Representatives involved in the project decided that the newer parts of the building could be saved and utilized to create a 30-plus thousand square foot Level Five Trauma center which would then be connected with the Community Health Foundation Clinic.
Rick Grimmett said the clinic was in danger at one point and the County Commission and Senator Earl Ray Tomblin stepped in to help. Kirkendoll said Hershel Chaffins and clinic administrators had also dealt with a lot of difficult decisions to keep the project going and viable.
Kirkendoll pointed out that the Logan County Commission had intervened on behalf of the project more than once and had paid bills for legal fees and keep up the property. The commission also intervened on behalf of the clinic which was facing an economic hardship by working on a line of credit for the clinic with Logan Bank and Trust.
"The Logan County Commission intends to do all it can to get an expanded and upgraded new healthcare facility in Man," Kirkendoll said of the Trauma Center project. "You can research the project and see who has put in the man hours and the efforts."
Kirkendoll said he received phone calls from three people about the hospital project who wanted to speak on the issue so he invited representatives of the clinic to the County Commission meeting to give the public an update.
Pam Brown discussed how a financial crisis two years ago threatened to shut the clinic down when there were payroll and insurance problems and how the County Commission worked with LB&T on a loan for them. She said Grimmett and others had also been very helpful in assisting the clinic in getting back on track and staying open.
"Today they are still trying to get us healthcare," she said.
Kirkendoll said he just wanted the public to know what was actually going on with the project, which was still viable and being worked on.
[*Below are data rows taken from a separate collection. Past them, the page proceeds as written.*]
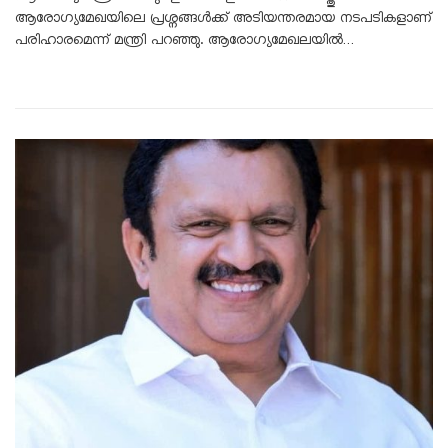
ആരോഗ്യമേഖയിലെ പ്രശ്നങ്ങൾക്ക് അടിയന്തരമായ നടപടികളാണ്
പരിഹാരമെന്ന് മന്ത്രി പറഞ്ഞു. ആരോഗ്യമേഖലയിൽ…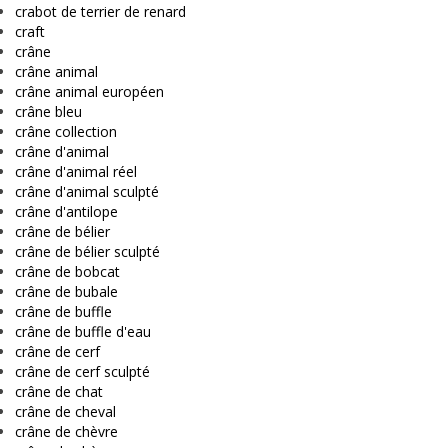
crabot de terrier de renard
craft
crâne
crâne animal
crâne animal européen
crâne bleu
crâne collection
crâne d'animal
crâne d'animal réel
crâne d'animal sculpté
crâne d'antilope
crâne de bélier
crâne de bélier sculpté
crâne de bobcat
crâne de bubale
crâne de buffle
crâne de buffle d'eau
crâne de cerf
crâne de cerf sculpté
crâne de chat
crâne de cheval
crâne de chèvre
"Our number one concern is healthcare in the Man area," Kirkendoll said of the project. "Our second concern is the 70 jobs at stake...It was not the clinics fault or the hospitals fault that ARH closed down the hospital. Over the years there have been a lot of people fighting very hard for the hospital project. ARH used Man Hospital as a cash cow, which lead to its demise."
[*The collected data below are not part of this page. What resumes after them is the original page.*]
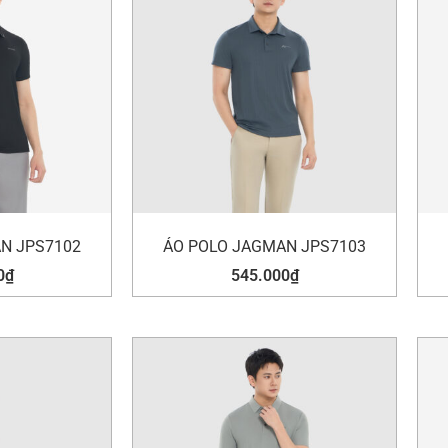
N JPS7102
ÁO POLO JAGMAN JPS7103
0
₫
545.000
₫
Kirkendoll said since the closing there had been numerous efforts into what amounted to almost uncharted territory - reopening a closed hospital - which meant mountains of paperwork and bureaucratic hassles such as certificates of need and environmental impact studies, as well as fundraisers by the community, endless meetings with government officials and a lot of bills along the way.
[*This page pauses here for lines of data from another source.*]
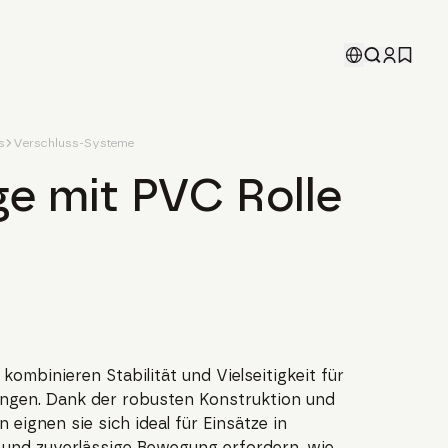
s
Verschluss-Systeme
e mit PVC Rolle
ombinieren Stabilität und Vielseitigkeit für
ngen. Dank der robusten Konstruktion und
eignen sie sich ideal für Einsätze in
 und zuverlässige Bewegung erfordern, wie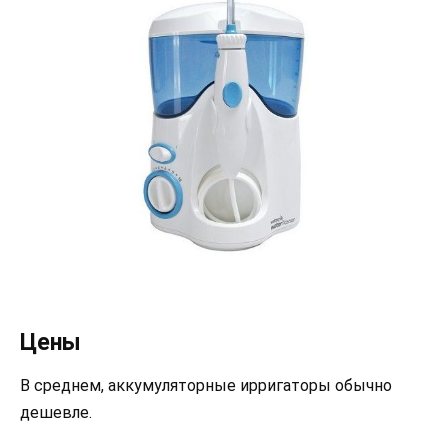
Цены
В среднем, аккумуляторные ирригаторы обычно
дешевле.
"I have spent a lot of time over the years working on this project myself. Not just with one governor, either, I am on a third governor. The project is not dead and the county has put up money to keep this project viable and to pay legal fees. If we can get this project completed and it keeps one person from dying because they got rapid health care, it is worth all the effort over the years. The County Commission has never given up on this project."
Kirkendoll said he was also assured that the new Route 10 to Man project would also be completed.
After the meeting, Kirkendoll told The Logan Banner that there were more possibilities with the project, including the possibility of expanding the proposed Trauma Center to a 51,000 square foot facility and offering other needed healthcare services there which are not currently offered in the area.